Mr Lakomy had to swerve on to the south-bound lane to avoid being caught under the tree.

He was thankful there was no oncoming traffic.

“It all happened so quick, it was okay once I realised I was fine – it was quite exhilarating.

“It was a pretty crazy thing to happen.”

The fallen tree was a large blue gum tree with many large branches.

“If it was one massive tree trunk I would have been a goner,” he said.

Mr Lakomy, who is a SPCA senior animal welfare inspector based in Masterton, said it was lucky he had no animals in the back of the ute.

He drives the road from South Wairarapa to Masterton most days with his cruise control set to 100km/h, he said.

While only the tip of the tree struck the left side of the ute’s bonnet, Mr Lakomy said the truck would have been badly damaged if he did not react as quickly as he did.

“All I would just say is how important it is to keep your eyes on the road.

“If anything like that happens and you’re distracted, you are not likely to be able to respond to it.”

Mr Lakomy and other motorists directed traffic before police and fire crews arrived.

Greytown senior station officer Harry Howard said the south-bound lane was down to 30km/h.

Firefighters helped remove some of the debris, but the tree was so big that contractors were called to clear the road, he said.

High winds down trees

Wild weather cut power to hundreds of Wairarapa properties and fire crews were rushed off their feet, with trees downed and garden structures blowing away yesterday.

Wind gusts reached 130km/h on the Remutaka summit around midnight on Sunday, and 105km/h in Masterton.

The fallen tree on Loop Line.
PHOTO/CAL ROBERTS

The highest gust recorded in the area was 154km/h at Cape Turnagain.

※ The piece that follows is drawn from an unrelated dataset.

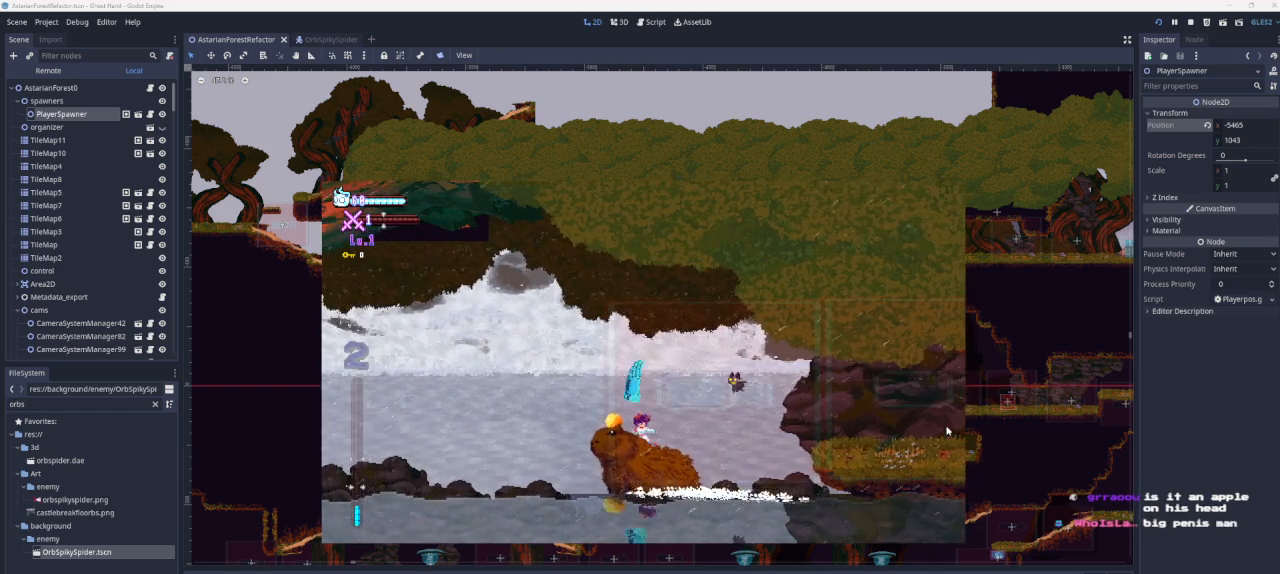
{"buttons": [], "left_stick": "center", "right_stick": "center", "events": [[267, "SQUARE", "up"], [333, "left_stick", "center"]]}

According to Metservice, the wild winds are sticking around.

Fulton Hogan’s Masterton-based maintenance manager, Matt Chapman, said he was aware of a tree down overnight Sunday in Opaki, and a line down in South Wairarapa.

But he said all in all, the relatively low level of damage overnight was “quite surprising”.

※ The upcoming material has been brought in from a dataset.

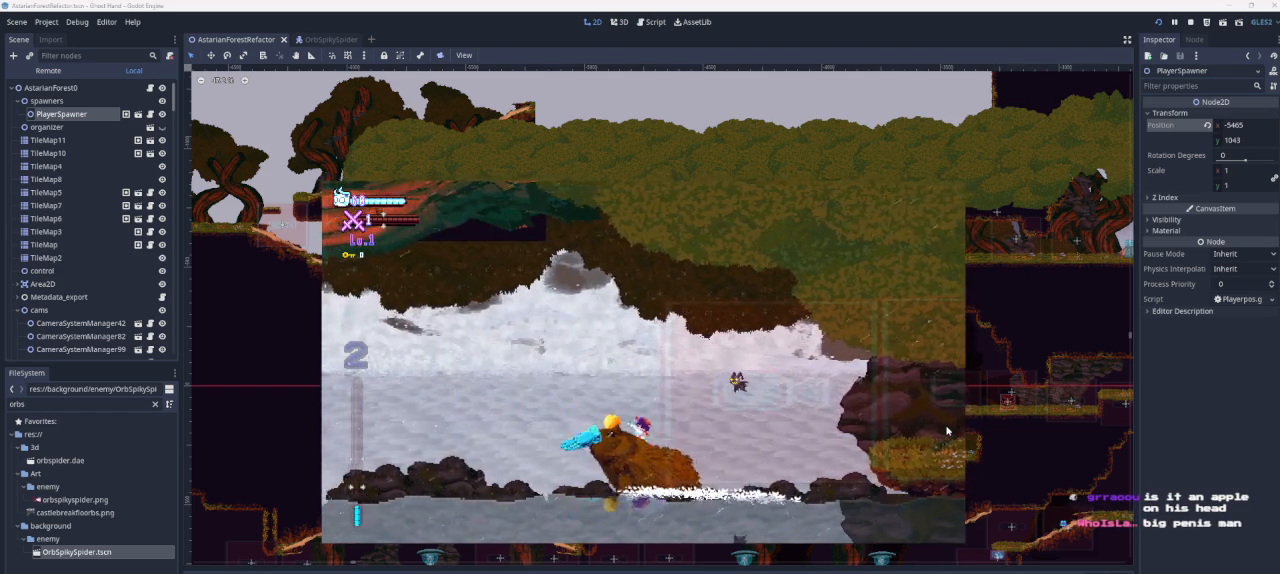
{"buttons": [], "left_stick": "center", "right_stick": "center", "events": []}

“I got into the office this morning and thought the roof was going to fly off.”

He said teams were checking trees in at-risk areas.

“We expect we might see more of those trees down during the week.”

More than 500 properties were without power throughout the day.

Properties were affected in Solway [279], Opaki [184], Papawai [50], Carrington [58], and in Mauriceville [47].

In Masterton, a tree fell just short of the road on Loop Line about 7.30am.

The section’s owner was looking on the bright side.

He said removing the line of trees out front of the property was on his to do list – and the high winds had made a start for him.

The Greytown fire brigade also tended to downed power lines near the old cheese factory on Bidwills Cutting Rd.

At least two trees were brought down in Carterton on Monday, and Masterton firefighters were called out after a cat enclosure and a shed were blown away by strong gusts in Solway.

Metservice meteorologist April Clark said the gusty weather would remain today.